## Exercise brief
Rewrite every one of these lines with "tallest bar" changed to "highest bar" wherever it occurs, keeping everything else the same. Omit the pictures from your answer.

## Dataset entries
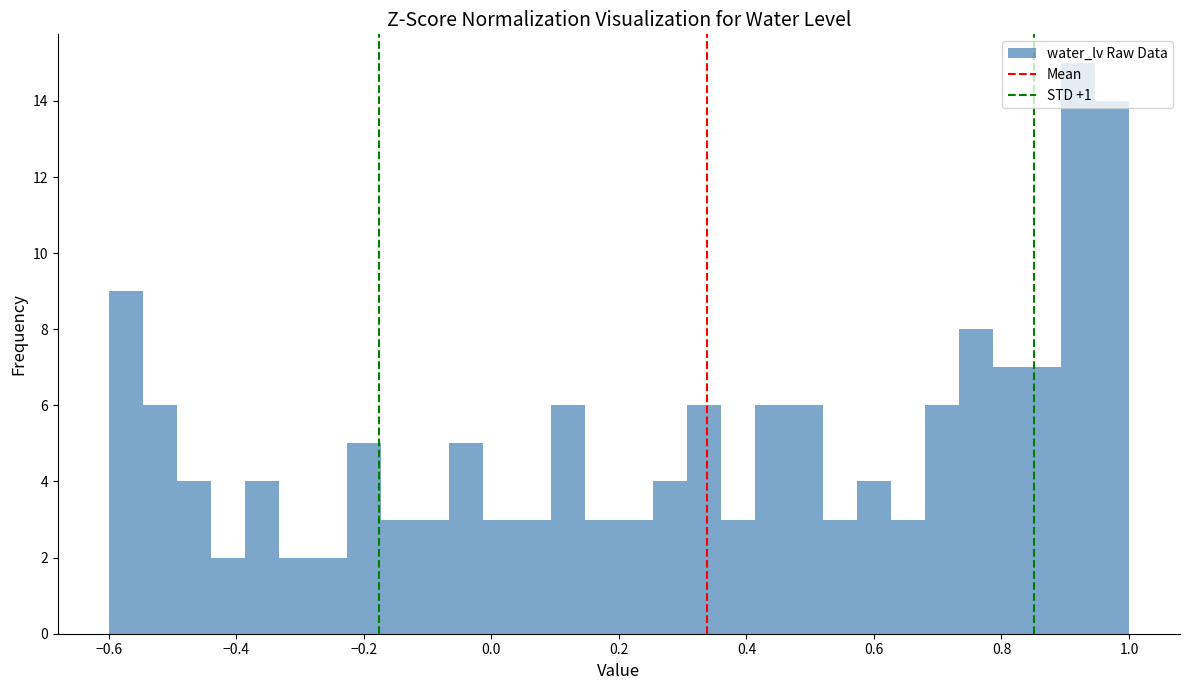

Around what value on the x-axis is the tallest bar? Give the approximate position of its centre, as read against the axis.

0.92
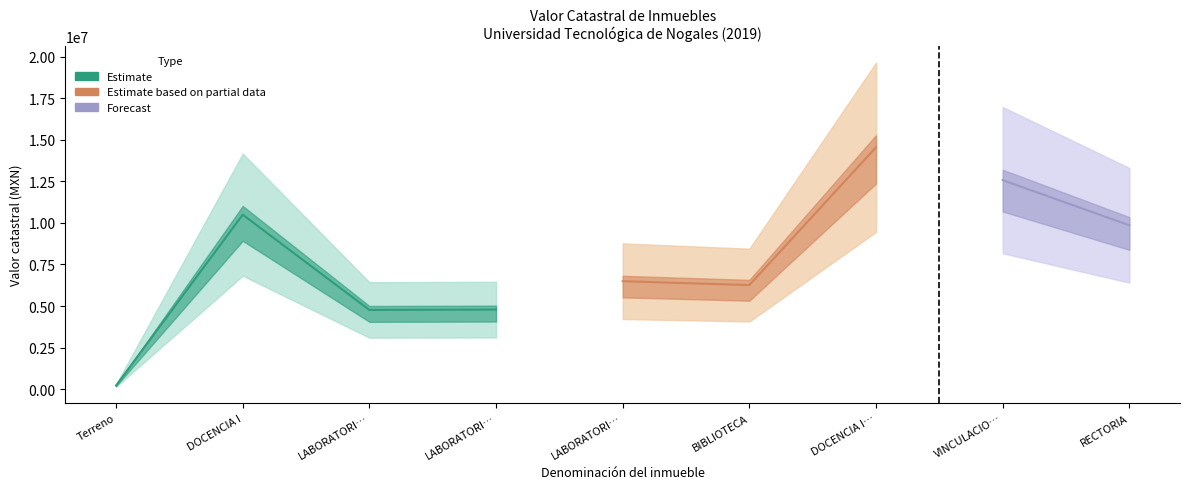

List the labels in order of value, smallest first.

Terreno, LABORATORIO I, LABORATORIO III, BIBLIOTECA, LABORATORIO III, RECTORIA, DOCENCIA I, VINCULACION, DOCENCIA II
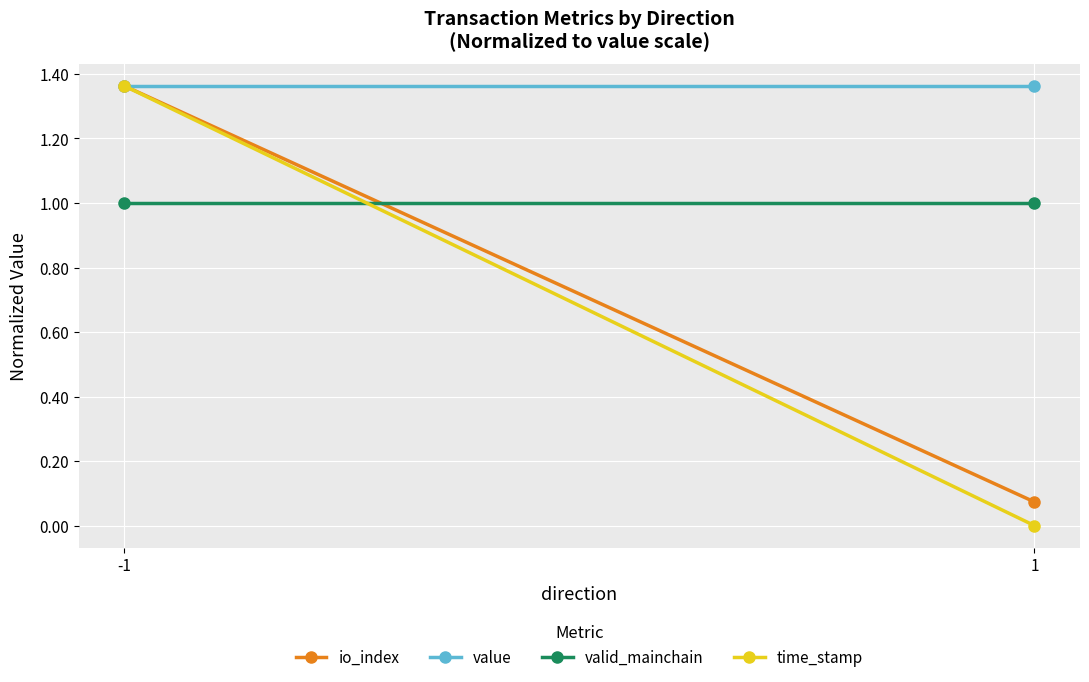

Where is value nearest to the value 1?

-1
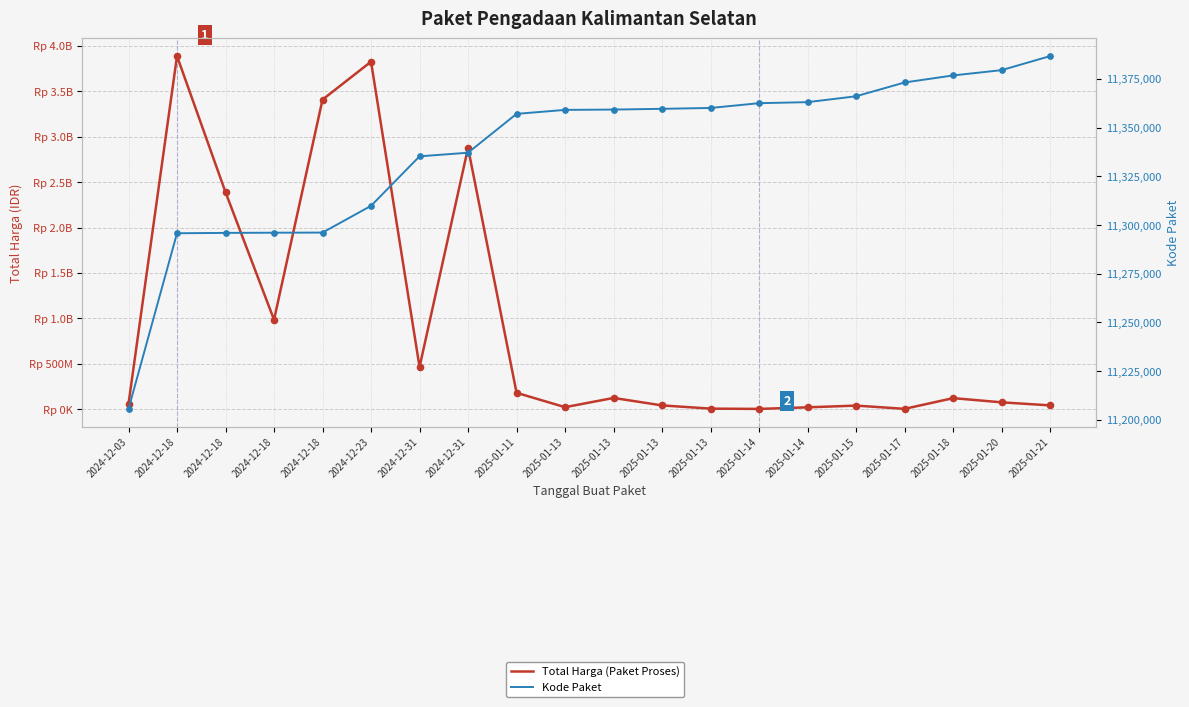

At how many categories does at least one series exceed 2841799921?

4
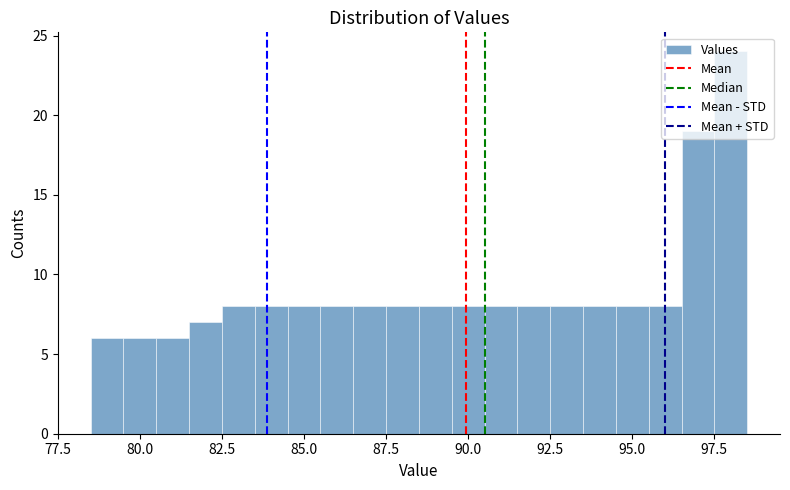

Read against the x-axis, roughly where is the centre of the tallest bar?

98.0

## Exercise response
Around what value on the x-axis is the highest bar? Give the approximate position of its centre, as read against the axis.

0.92

List the labels in order of value, smallest first.

Terreno, LABORATORIO I, LABORATORIO III, BIBLIOTECA, LABORATORIO III, RECTORIA, DOCENCIA I, VINCULACION, DOCENCIA II

Where is value nearest to the value 1?

-1

At how many categories does at least one series exceed 2841799921?

4

Read against the x-axis, roughly where is the centre of the highest bar?

98.0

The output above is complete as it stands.